As a Senior DevOps Engineer, you ll be critical in delivering shared solutions for infrastructure operations across our products. Working collaboratively, you ll lead your team to build and improve our current and future hosting capabilities. You will be consistently looking at ways to automate, optimize, increase availability, and migrate to cloud services.
Responsibilities
Contributing to common paved road and self-service modules which allows teams to move at pace, operate, and maintain software systems across the full breath of the SDLC.
Day to day leadership and mentorship of your team facilitating an environment where innovation and learning will thrive, developing an inclusive, engaged, agile culture to promote innovation and collaboration where our colleagues can grow their careers.
Designing and working with complex data models, successfully implementing development processes, coding best practices, and code reviews, designing and authoring modular infrastructure assets for framework improvements and utilizing our Core Platform best practices
Ensuring Elsevier s Platform operational frameworks, policies and best practices are consistently applied, improving the reliability and performance of Elsevier s product portfolio, including systems design, incident management, disaster recovery, lifecycle management products, L3 support response to tool outages and performance alerts.
Platform automation to increase deployment frequency, minimize change failures, maintain service levels, and ensure security though optimal construction and implementation of CI/CD pipelines providing consistency and reliability throughout the lifecycle, using scripting languages (Python, Bash, PowerShell) infrastructure as code (Terraform, Cloud Formation) and Cloud native tools like Lambdas.
Key leader driving modernization of our entire technology stack and alignment with architects to implement multi-region AWS infrastructure, accelerating Platform innovations by ensuring we maintain and promote the use of secure, high-performing, and reliable frameworks and shared services.
Seeking out diverse ideas and perspectives from a variety of sources to create better solutions, products, and services and champion innovation for team squads and across the organization, eliminating toil, so that the team can focus more time on project work and lasting improvement, serving as the initial point of escalation for development issues within the Platform team.

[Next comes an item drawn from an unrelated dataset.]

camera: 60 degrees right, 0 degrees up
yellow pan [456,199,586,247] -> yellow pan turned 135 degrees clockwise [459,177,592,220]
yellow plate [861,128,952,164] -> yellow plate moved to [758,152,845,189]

Work closely with the Operational Command center, monitoring the health of the tools, triage issues, troubleshooting tooling and integration issues efficiently while effectively communicating escalations and outcomes, debugging production issues across all levels of the stack, embracing a blameless culture to prevent incidents from ever happening.
Requirements
Advanced problem-solving experience involving leading teams in identifying, researching, and coordinating the resources necessary to effectively troubleshoot/diagnose complex project issues; prior success extracting/translating findings into alternatives/solutions, good fault diagnostic skills with the ability to assess and prioritize faults and respond or escalate accordingly
Demonstrate experience and best practices in AWS Architecture with an accreditation or proficiency in Amazon Web Services (AWS), lead the development of technical standards and perform reviews to ensure enterprise and architectural standards and processes are followed.

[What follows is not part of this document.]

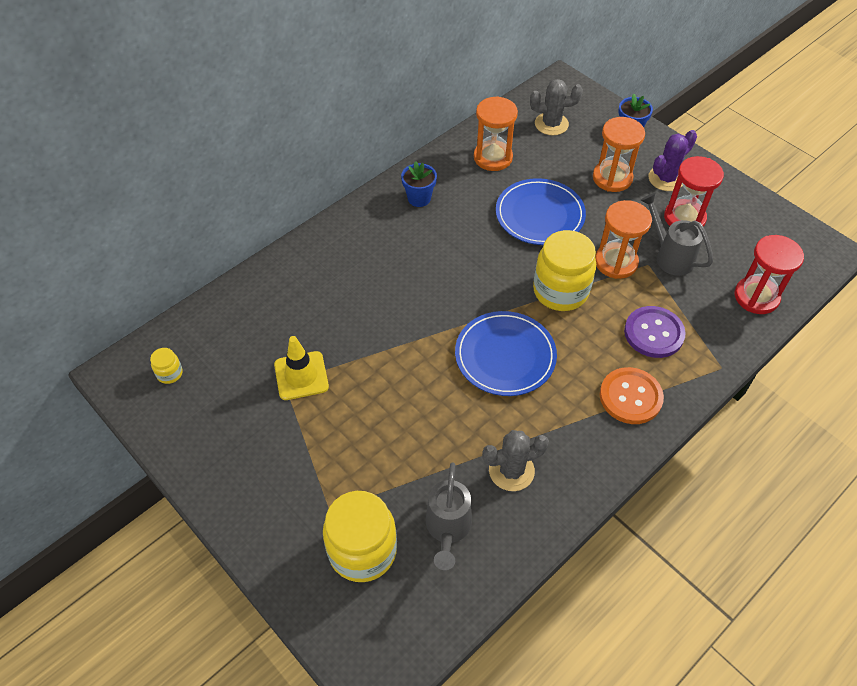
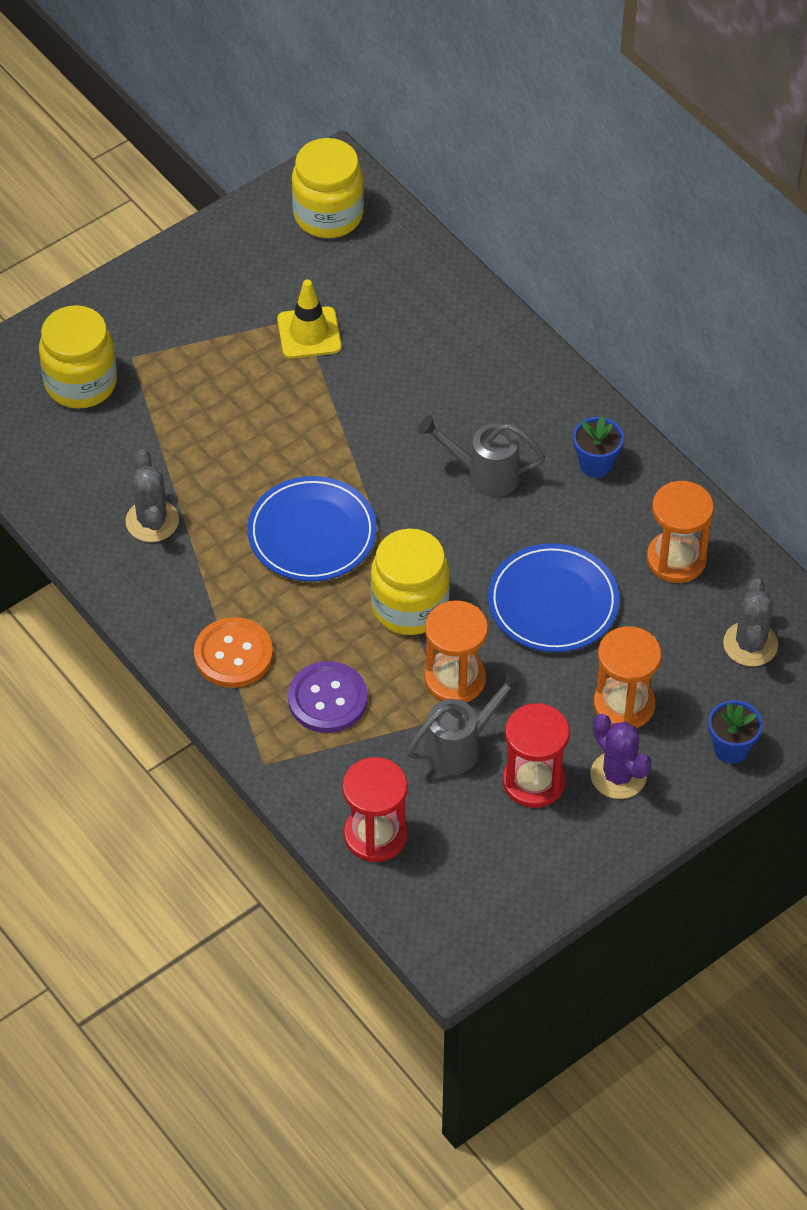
camera: 95 degrees right, 0 degrees up
yellow jar [150,348,183,384] -> yellow jar [292,138,364,238], size x2.29
grey watering can [426,462,472,570] -> grey watering can moved to [418,415,545,497]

Experience facilitating technical and planning meetings to identify best outcomes seek diverse ideas and perspectives from a variety of sources to create better solutions, products, and services and champion innovation within your squads and across the organization.

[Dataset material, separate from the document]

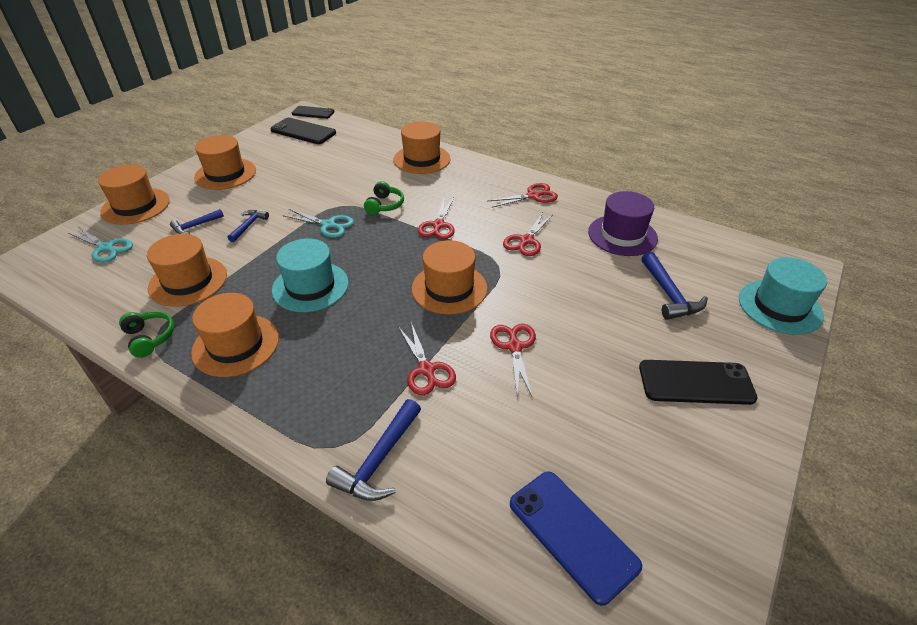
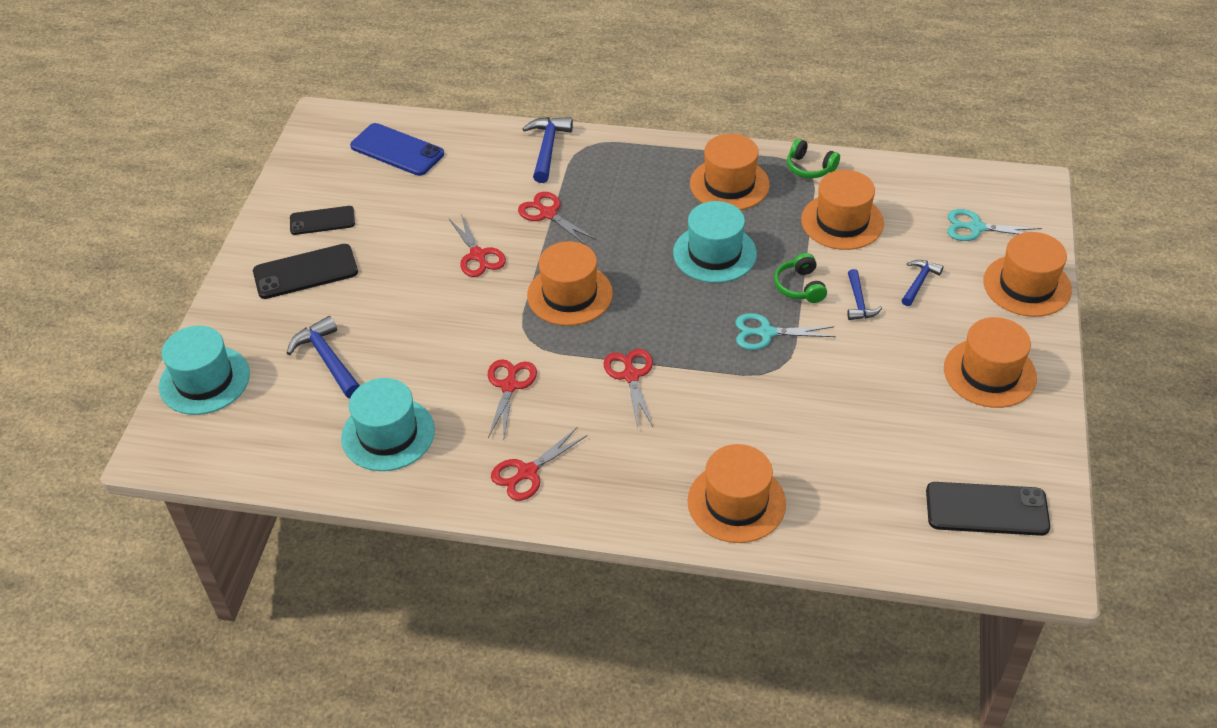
camera: 160 degrees right, 5 degrees up
black phone [292,106,335,119] -> black phone moved to [290,206,355,235]
green headphones [364,181,404,215] -> green headphones moved to [774,253,827,303]
purple hat [588,191,658,256] -> turquoise hat [341,378,435,471]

Experience in authoring CI/CD pipelines, automation elements related to infrastructure composition, deployment orchestration, and monitoring, ability to build and deploy code with Jenkins or similar tools that allow for rapid release of high-quality software.
Experience in containerization and orchestration (with Docker and Kubernetes respectively), deploying application with container technology (OpenShift, Docker, Kubernetes, etc.) with expert level experience managing and running Linux servers and administration skills at scale.
Experience in deploying and integrating monitoring technologies, backup/restore, and tools in the cloud large scale monitoring and reporting (New Relic), running and managing ELK with demonstrable knowledge and expertise of 24 x 7 operational support of systems hosted on a major cloud provider (AWS, GCP, Azure)
Knowledge in writing and using modular Terraform at scale and Infrastructure as Code (IaC) as an AWS automation technology implementing modern scripting and object-oriented programming, configuration management, and deployment via Ansible, Puppet or Chef for multi-region cloud-based environment Platforms (AWS, Azure or Google Cloud or similar)
Possess a proven record of implementing DevOps and SRE methodologies, principles, and practices. Through data and metrics, you can demonstrate a holistic view of how these working practices help build and support products for our team.
Solid knowledge of scripting technologies required to build tooling integrations (ruby, bash, Golang, python or other scripting languages), experience in using modern scripting and OO programming languages as a contributing member within an agile dev squad
You are an innovative, passionate leader who can create high performing global engineering teams that use software to solve complex problems, have strong analytical skills and ability to collate and interpret data from various sources, strong leadership and initiative skills with ability to self-direct, plan and prioritize tasks, and successfully lead large onshore and offshore resources in solving complex business needs, coordinate the production of advanced complex software and serve as a senior source of expertise.